(Stored dataset items)
╭──

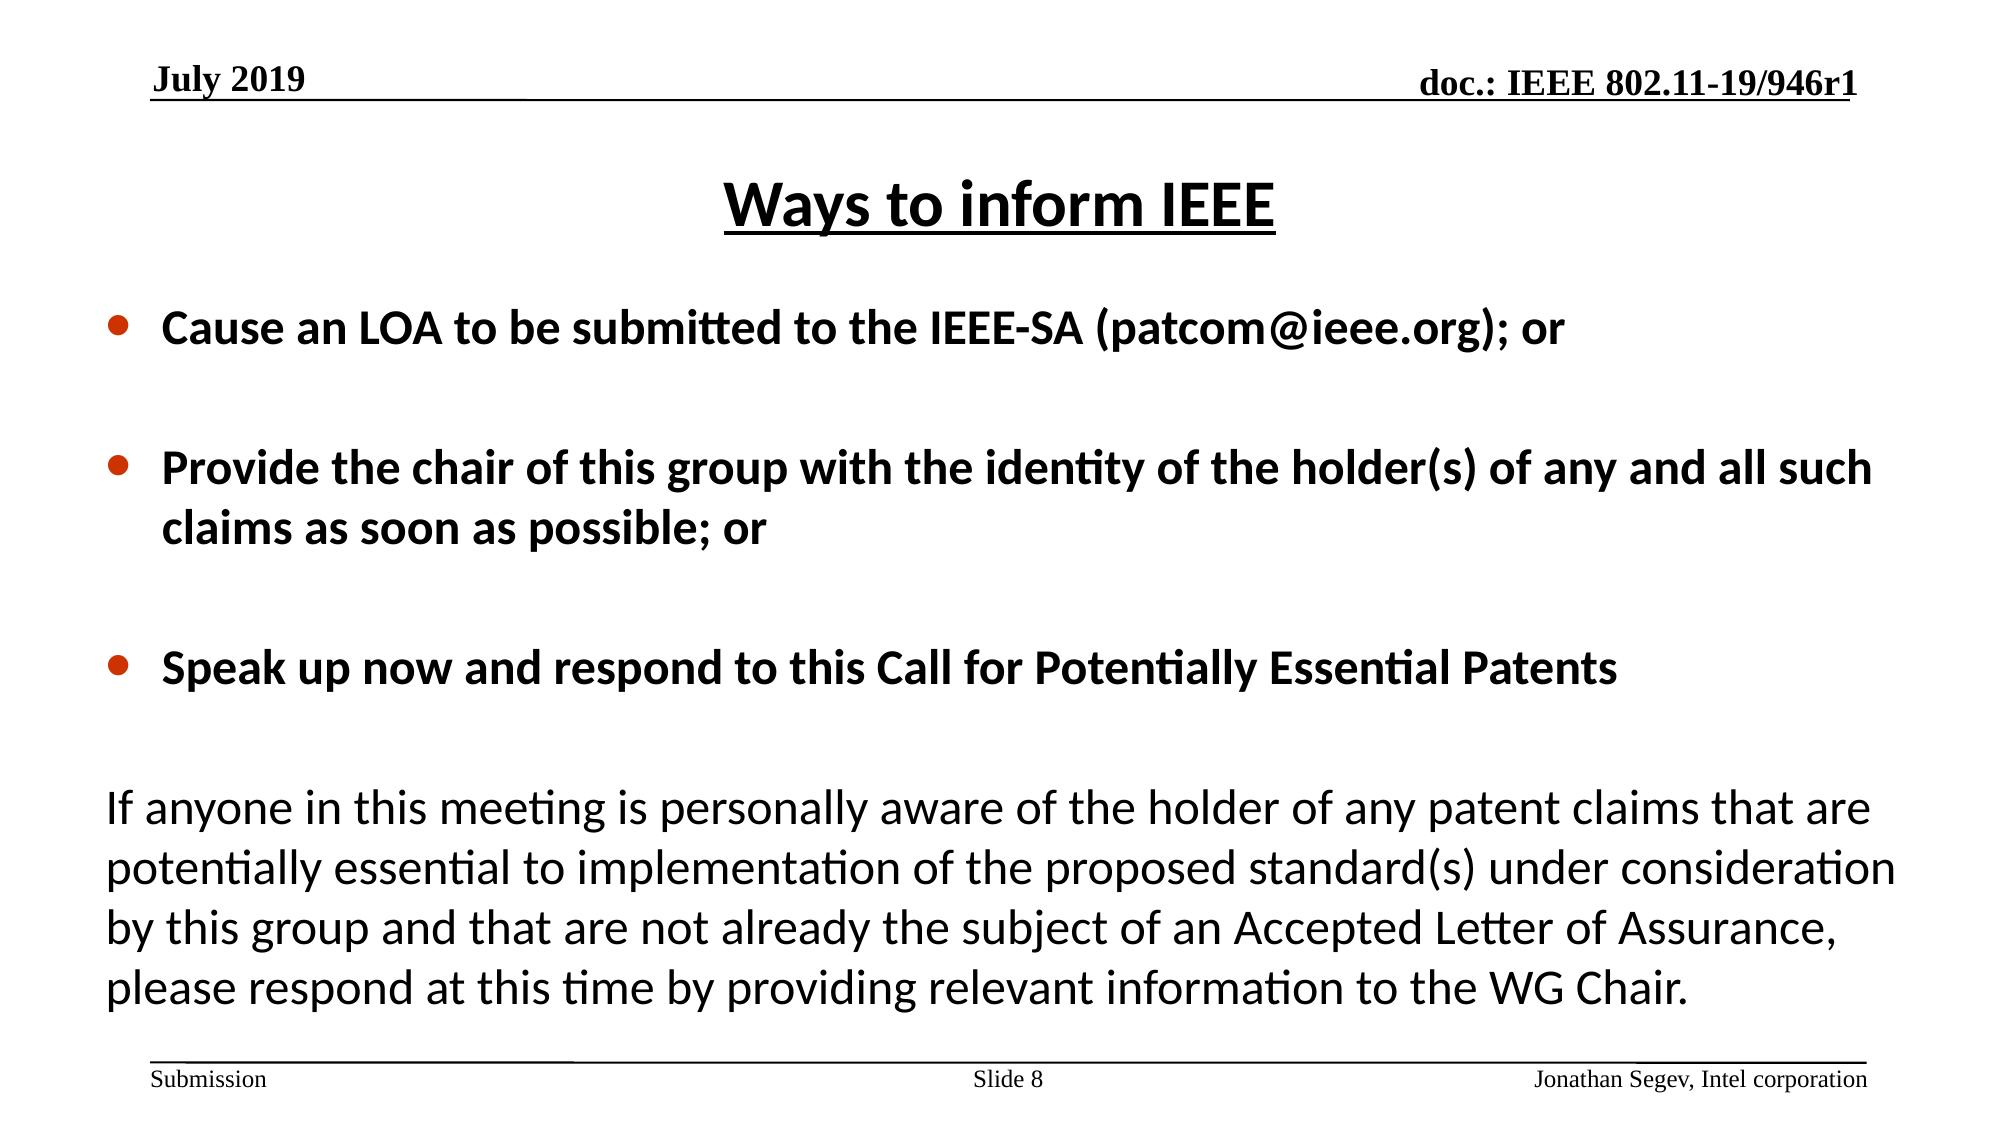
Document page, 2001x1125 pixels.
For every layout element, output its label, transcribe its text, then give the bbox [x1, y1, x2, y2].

footer Jonathan Segev, Intel corporation [1171, 1061, 1869, 1093]
slide_number Slide 8 [950, 1061, 1067, 1123]
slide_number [152, 54, 563, 100]
title Ways to inform IEEE [149, 112, 1850, 286]
list Cause an LOA to be submitted to the IEEE-SA (patcom@ieee.org); or Provide the chair of this group with the identity of the holder(s) of any and all such claims as soon as possible; or Speak up now and respond to this Call for Potentially Essential Patents If anyone in this meeting is personally aware of the holder of any patent claims that are potentially essential to implementation of the proposed standard(s) under consideration by this group and that are not already the subject of an Accepted Letter of Assurance, please respond at this time by providing relevant information to the WG Chair. [90, 286, 1946, 1000]
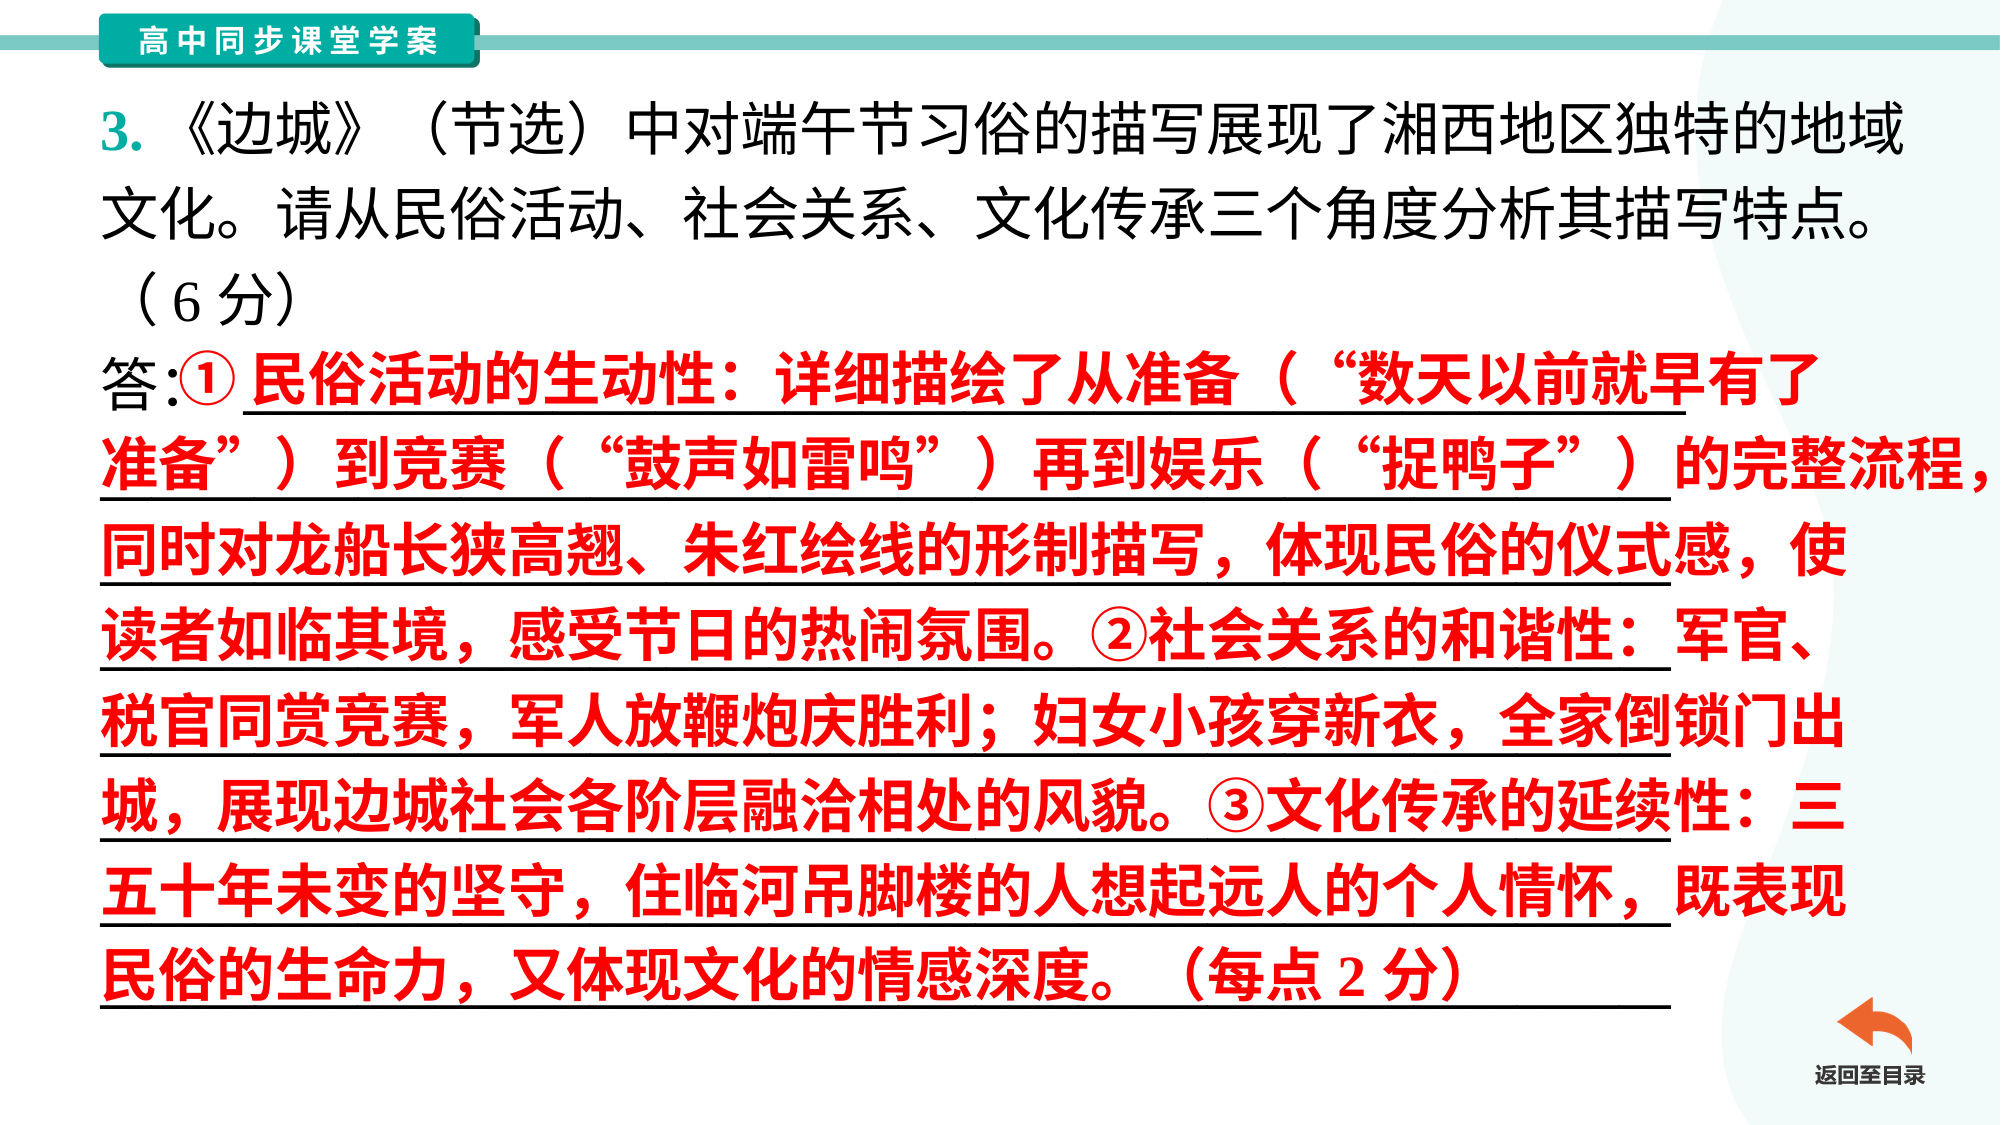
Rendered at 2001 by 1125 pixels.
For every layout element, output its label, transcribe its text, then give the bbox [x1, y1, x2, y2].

text_box 3.《边城》（节选）中对端午节习俗的描写展现了湘西地区独特的地域 文化。请从民俗活动、社会关系、文化传承三个角度分析其描写特点。 （6分） 答： ________________________________________________________ _____________________________________________________________ _____________________________________________________________ _____________________________________________________________ _____________________________________________________________ _____________________________________________________________ _____________________________________________________________ _____________________________________________________________ [100, 76, 1899, 326]
picture [0, 0, 2000, 1125]
text_box ①民俗活动的生动性：详细描绘了从准备（“数天以前就早有了 准备”）到竞赛（“鼓声如雷鸣”）再到娱乐（“捉鸭子”）的完整流程， 同时对龙船长狭高翘、朱红绘线的形制描写，体现民俗的仪式感，使 读者如临其境，感受节日的热闹氛围。②社会关系的和谐性：军官、 税官同赏竞赛，军人放鞭炮庆胜利；妇女小孩穿新衣，全家倒锁门出 城，展现边城社会各阶层融洽相处的风貌。③文化传承的延续性：三 五十年未变的坚守，住临河吊脚楼的人想起远人的个人情怀，既表现 民俗的生命力，又体现文化的情感深度。（每点2分） [100, 326, 1899, 1002]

╰──

● **Problem to solve**:
In the entries above, count each line that holds "pixels". Give the total and nothing else.

● **Final answer**:
2